Smaller oncology practices may not be able to afford financial navigators, and for them, “it comes down to having the oncologist make those phone calls. Sometimes it’s hard to find the time to do that,” Cohen said. Patient assistance programs may be more fruitful. “We’ve had really good luck with them, and, hopefully, that persists, especially with the immunotherapies,” he added. However, he said, “patient income is the biggest issue that comes up with patient assistance programs. They have cutoffs. To some extent, this can be unfair.
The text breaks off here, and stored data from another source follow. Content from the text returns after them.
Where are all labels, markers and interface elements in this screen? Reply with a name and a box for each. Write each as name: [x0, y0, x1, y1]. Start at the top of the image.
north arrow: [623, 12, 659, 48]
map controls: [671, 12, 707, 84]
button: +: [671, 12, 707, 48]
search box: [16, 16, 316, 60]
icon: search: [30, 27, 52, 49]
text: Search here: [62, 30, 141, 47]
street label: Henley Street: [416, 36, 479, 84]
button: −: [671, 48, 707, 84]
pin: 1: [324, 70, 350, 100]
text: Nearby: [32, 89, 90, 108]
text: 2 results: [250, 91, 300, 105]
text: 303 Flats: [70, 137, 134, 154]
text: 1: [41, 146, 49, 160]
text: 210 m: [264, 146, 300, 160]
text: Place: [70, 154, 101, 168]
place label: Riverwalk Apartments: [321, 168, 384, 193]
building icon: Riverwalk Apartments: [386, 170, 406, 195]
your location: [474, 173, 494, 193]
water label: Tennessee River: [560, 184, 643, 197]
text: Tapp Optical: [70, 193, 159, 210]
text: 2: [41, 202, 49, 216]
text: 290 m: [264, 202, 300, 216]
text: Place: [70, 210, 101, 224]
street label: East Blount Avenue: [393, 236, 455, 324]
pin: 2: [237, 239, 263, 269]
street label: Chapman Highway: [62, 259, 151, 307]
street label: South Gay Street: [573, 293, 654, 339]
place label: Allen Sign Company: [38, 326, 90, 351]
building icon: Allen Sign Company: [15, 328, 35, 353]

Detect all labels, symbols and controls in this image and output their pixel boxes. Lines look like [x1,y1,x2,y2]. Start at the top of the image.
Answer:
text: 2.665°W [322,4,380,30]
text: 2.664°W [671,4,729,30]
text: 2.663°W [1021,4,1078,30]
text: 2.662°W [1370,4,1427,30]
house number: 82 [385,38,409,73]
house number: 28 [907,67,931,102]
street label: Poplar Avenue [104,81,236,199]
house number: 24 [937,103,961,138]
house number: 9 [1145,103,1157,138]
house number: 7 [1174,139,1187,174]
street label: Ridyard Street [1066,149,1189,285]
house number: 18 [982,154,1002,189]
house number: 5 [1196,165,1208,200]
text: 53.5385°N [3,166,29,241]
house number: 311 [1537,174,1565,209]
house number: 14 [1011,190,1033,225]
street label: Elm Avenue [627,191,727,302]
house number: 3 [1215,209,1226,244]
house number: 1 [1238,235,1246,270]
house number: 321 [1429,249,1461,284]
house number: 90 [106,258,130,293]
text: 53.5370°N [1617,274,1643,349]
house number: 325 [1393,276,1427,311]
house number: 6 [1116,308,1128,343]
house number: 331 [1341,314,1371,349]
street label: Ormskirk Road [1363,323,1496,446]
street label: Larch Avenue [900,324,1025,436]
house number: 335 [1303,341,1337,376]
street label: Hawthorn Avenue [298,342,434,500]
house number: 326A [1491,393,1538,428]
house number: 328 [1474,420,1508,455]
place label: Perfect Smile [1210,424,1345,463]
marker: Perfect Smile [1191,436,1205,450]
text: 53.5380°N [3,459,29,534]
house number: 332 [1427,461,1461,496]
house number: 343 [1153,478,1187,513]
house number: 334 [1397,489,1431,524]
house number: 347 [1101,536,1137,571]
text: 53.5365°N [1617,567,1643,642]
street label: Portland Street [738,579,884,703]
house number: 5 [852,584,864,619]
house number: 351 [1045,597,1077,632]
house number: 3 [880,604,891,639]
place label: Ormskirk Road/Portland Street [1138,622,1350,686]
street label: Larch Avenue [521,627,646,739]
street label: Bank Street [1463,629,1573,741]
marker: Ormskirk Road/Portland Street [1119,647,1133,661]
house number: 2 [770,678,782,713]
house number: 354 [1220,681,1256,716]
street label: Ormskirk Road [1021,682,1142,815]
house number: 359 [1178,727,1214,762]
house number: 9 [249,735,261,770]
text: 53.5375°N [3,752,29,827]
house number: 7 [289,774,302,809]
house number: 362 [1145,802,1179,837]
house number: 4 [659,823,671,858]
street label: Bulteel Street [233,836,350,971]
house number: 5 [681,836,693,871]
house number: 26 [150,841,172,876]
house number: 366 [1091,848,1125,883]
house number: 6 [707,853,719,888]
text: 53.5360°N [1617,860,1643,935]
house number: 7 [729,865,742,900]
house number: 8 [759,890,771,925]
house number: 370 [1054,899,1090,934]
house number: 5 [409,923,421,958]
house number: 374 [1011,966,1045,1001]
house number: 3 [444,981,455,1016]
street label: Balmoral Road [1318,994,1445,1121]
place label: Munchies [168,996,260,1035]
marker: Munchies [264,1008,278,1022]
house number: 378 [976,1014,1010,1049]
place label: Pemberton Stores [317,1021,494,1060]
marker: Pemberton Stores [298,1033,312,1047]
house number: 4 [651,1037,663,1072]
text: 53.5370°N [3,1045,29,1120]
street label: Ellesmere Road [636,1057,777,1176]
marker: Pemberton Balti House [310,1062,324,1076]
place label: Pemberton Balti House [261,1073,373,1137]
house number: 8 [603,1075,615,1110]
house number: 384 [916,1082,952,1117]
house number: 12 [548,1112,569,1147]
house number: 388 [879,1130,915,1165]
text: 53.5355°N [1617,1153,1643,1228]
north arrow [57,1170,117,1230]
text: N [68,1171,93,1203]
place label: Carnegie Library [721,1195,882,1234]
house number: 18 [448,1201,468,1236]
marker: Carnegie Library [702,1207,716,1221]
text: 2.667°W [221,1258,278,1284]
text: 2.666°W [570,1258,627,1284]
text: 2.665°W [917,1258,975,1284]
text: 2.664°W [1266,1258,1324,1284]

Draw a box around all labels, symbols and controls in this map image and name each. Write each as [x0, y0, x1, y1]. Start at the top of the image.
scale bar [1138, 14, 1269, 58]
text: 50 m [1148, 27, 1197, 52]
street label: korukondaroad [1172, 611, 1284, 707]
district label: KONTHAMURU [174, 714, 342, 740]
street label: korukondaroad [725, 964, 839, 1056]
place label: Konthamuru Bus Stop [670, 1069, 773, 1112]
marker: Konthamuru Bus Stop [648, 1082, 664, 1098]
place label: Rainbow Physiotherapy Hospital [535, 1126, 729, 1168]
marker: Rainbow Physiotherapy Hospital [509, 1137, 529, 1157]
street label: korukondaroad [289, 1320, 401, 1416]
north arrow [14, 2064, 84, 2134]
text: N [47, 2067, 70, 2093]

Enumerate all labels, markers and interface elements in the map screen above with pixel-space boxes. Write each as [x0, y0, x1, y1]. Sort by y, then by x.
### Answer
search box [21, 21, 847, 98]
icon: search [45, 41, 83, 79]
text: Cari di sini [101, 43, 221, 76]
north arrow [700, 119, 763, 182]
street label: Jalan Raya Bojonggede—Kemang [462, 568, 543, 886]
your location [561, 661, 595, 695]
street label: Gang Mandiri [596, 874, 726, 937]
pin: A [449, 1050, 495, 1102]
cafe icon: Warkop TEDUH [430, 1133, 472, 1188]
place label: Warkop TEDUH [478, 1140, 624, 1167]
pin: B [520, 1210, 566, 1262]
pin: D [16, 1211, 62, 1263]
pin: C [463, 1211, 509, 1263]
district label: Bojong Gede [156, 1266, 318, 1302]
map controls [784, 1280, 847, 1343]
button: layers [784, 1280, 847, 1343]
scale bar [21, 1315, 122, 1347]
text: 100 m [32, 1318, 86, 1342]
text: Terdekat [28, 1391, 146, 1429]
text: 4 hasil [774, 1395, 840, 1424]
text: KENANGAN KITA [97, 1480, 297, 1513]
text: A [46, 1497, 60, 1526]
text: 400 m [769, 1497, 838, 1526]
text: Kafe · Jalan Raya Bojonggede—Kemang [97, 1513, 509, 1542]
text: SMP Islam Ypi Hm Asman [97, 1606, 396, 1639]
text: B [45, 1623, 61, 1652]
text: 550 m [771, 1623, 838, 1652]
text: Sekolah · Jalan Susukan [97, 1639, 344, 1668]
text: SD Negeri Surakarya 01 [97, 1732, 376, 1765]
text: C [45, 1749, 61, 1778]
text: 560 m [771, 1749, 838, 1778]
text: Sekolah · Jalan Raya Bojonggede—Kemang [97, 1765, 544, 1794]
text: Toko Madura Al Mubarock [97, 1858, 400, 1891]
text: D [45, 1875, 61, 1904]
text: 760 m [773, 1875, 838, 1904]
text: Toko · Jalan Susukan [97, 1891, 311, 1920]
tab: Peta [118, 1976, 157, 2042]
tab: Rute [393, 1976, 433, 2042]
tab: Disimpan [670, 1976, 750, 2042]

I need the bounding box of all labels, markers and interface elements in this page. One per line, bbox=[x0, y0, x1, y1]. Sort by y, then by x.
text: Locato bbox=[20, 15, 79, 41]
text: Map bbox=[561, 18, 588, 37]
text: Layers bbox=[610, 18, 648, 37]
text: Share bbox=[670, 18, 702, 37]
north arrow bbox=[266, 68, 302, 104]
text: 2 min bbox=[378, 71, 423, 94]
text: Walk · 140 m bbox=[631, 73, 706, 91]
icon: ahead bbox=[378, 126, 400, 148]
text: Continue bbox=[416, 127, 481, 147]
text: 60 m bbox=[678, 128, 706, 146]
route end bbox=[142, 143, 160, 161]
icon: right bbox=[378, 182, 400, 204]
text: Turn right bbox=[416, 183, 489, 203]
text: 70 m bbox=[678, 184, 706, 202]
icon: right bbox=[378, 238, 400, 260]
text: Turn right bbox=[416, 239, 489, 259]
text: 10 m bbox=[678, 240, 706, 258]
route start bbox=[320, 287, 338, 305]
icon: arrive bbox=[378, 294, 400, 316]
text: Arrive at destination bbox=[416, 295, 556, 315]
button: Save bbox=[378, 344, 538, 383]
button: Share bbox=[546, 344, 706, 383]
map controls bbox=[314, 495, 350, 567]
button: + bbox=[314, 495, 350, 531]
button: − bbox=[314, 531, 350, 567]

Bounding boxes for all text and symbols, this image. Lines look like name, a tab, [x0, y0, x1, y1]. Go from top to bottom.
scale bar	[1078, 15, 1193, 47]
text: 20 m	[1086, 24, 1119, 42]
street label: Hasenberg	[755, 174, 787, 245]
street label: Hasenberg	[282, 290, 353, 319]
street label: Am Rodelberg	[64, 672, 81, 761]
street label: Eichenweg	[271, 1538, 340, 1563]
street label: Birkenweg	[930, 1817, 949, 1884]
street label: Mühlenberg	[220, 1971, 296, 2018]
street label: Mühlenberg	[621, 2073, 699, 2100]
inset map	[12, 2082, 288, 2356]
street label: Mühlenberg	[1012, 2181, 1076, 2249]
It may cost $100,000 to $150,000 a year to be treated, and that’s a lot of money even for someone who has fairly good income or a lot of assets.”
For medical oncologist Leisha A. Emens, MD, the best way to gain access to I/O drugs for women’s cancers has turned out to be through clinical trials. “That’s the ideal way,” said Emens, a Pennsylvania-based professor of medicine at the University of Pittsburgh Medical Center Hillman Cancer Center/ Magee-Womens Hospital, where she also serves as coleader of the Hillman Cancer Immunology and Immunotherapy Program and director of translational I/O with the Women’s Cancer Research Center. “It’s in a very controlled setting, and that allows us to learn the most about the agents, and ultimately, that’s how the agents will get approved.”